- **DIRECTIONS**
Reproduce the entries in full. Exclude all images from the copy.

Recorded data:
------------------------
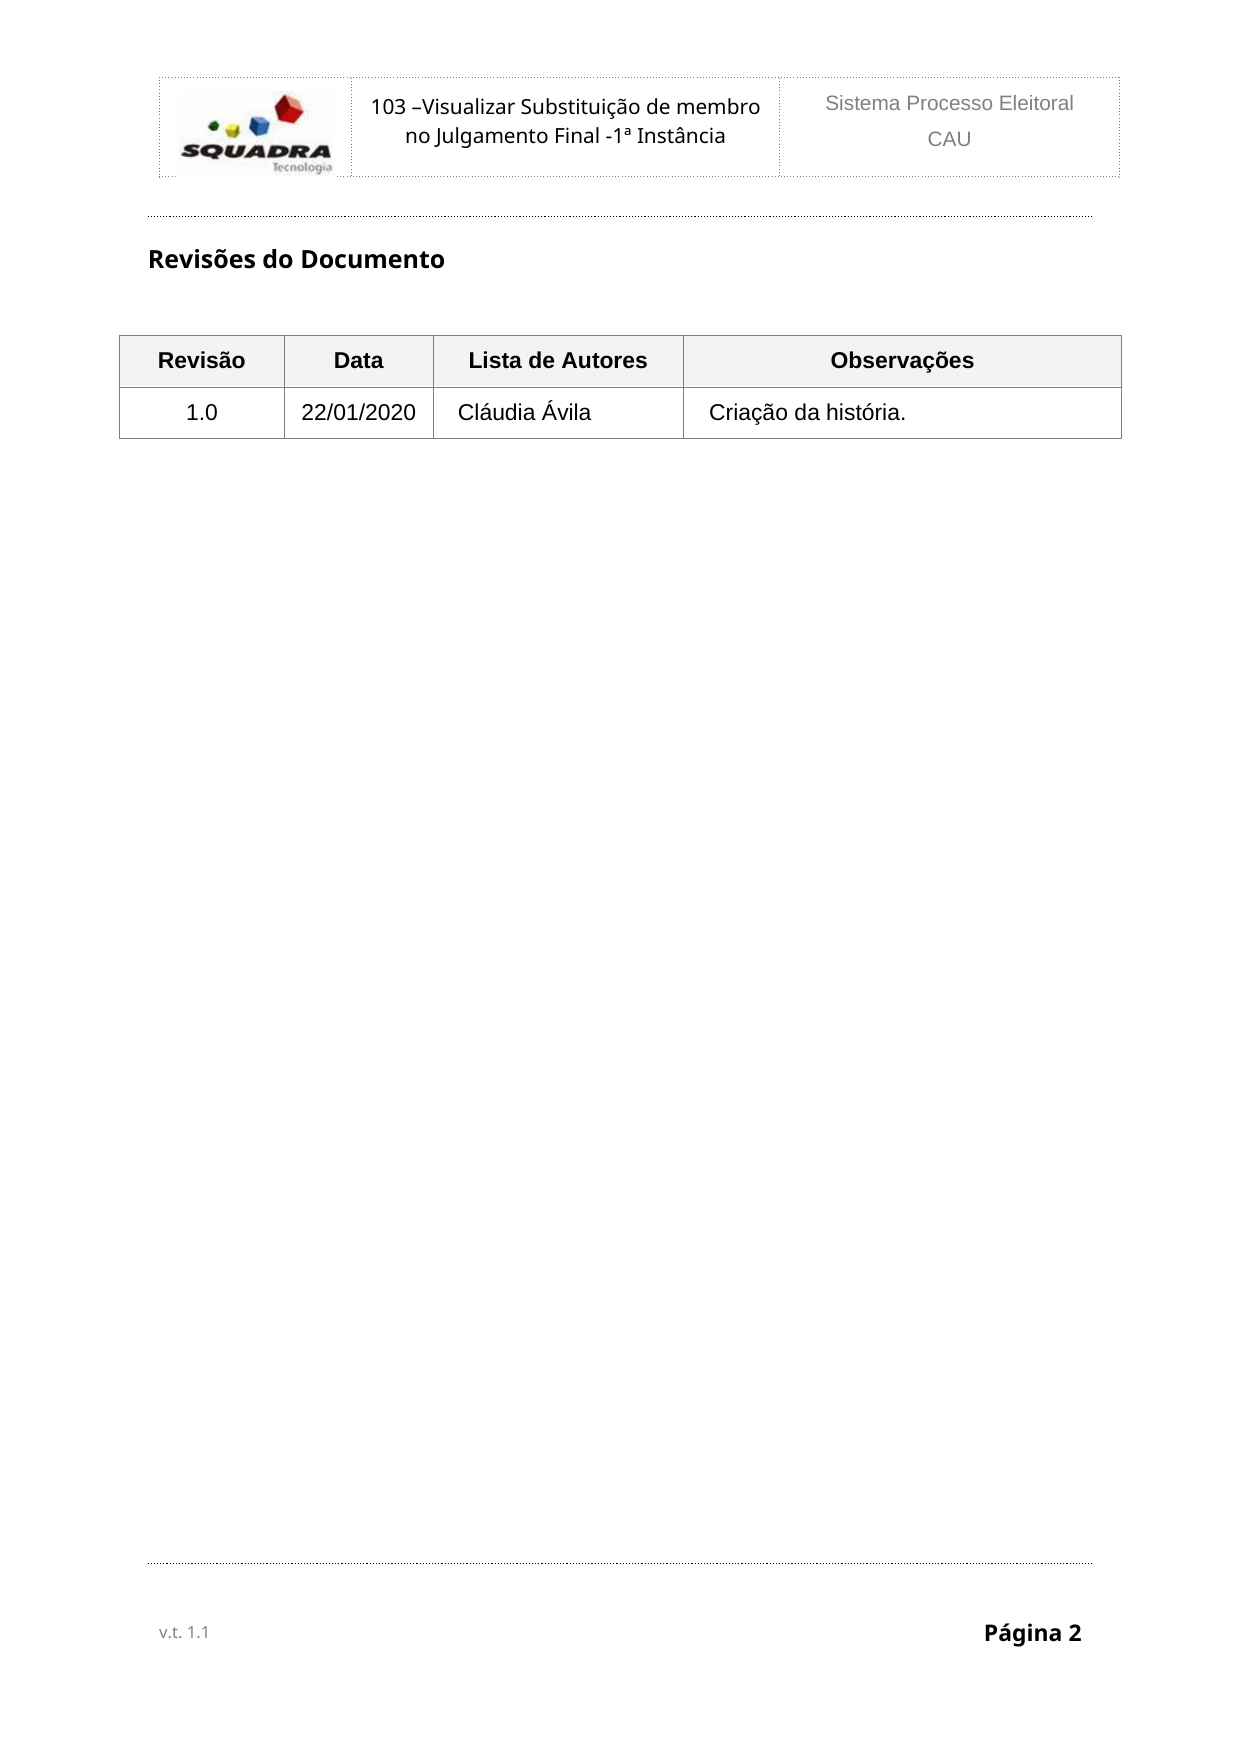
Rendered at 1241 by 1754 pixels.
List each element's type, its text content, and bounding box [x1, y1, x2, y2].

text Revisões do Documento [148, 241, 1092, 275]
table_header Revisão [120, 336, 284, 386]
picture [175, 90, 335, 177]
table_cell Criação da história. [684, 388, 1121, 438]
table_header Lista de Autores [434, 336, 683, 386]
table_cell 22/01/2020 [285, 388, 433, 438]
table_cell 1.0 [120, 388, 284, 438]
table_header Observações [684, 336, 1121, 386]
table_header Data [285, 336, 433, 386]
table_cell Cláudia Ávila [434, 388, 683, 438]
------------------------
- **RESULT BELOW**
Rendered at 1241 by 1754 pixels.
List each element's type, its text content, and bounding box [x1, y1, x2, y2].

text Revisões do Documento [148, 241, 1092, 275]
table_header Revisão [120, 336, 284, 386]
picture [175, 90, 335, 177]
table_cell Criação da história. [684, 388, 1121, 438]
table_header Lista de Autores [434, 336, 683, 386]
table_cell 22/01/2020 [285, 388, 433, 438]
table_cell 1.0 [120, 388, 284, 438]
table_header Observações [684, 336, 1121, 386]
table_header Data [285, 336, 433, 386]
table_cell Cláudia Ávila [434, 388, 683, 438]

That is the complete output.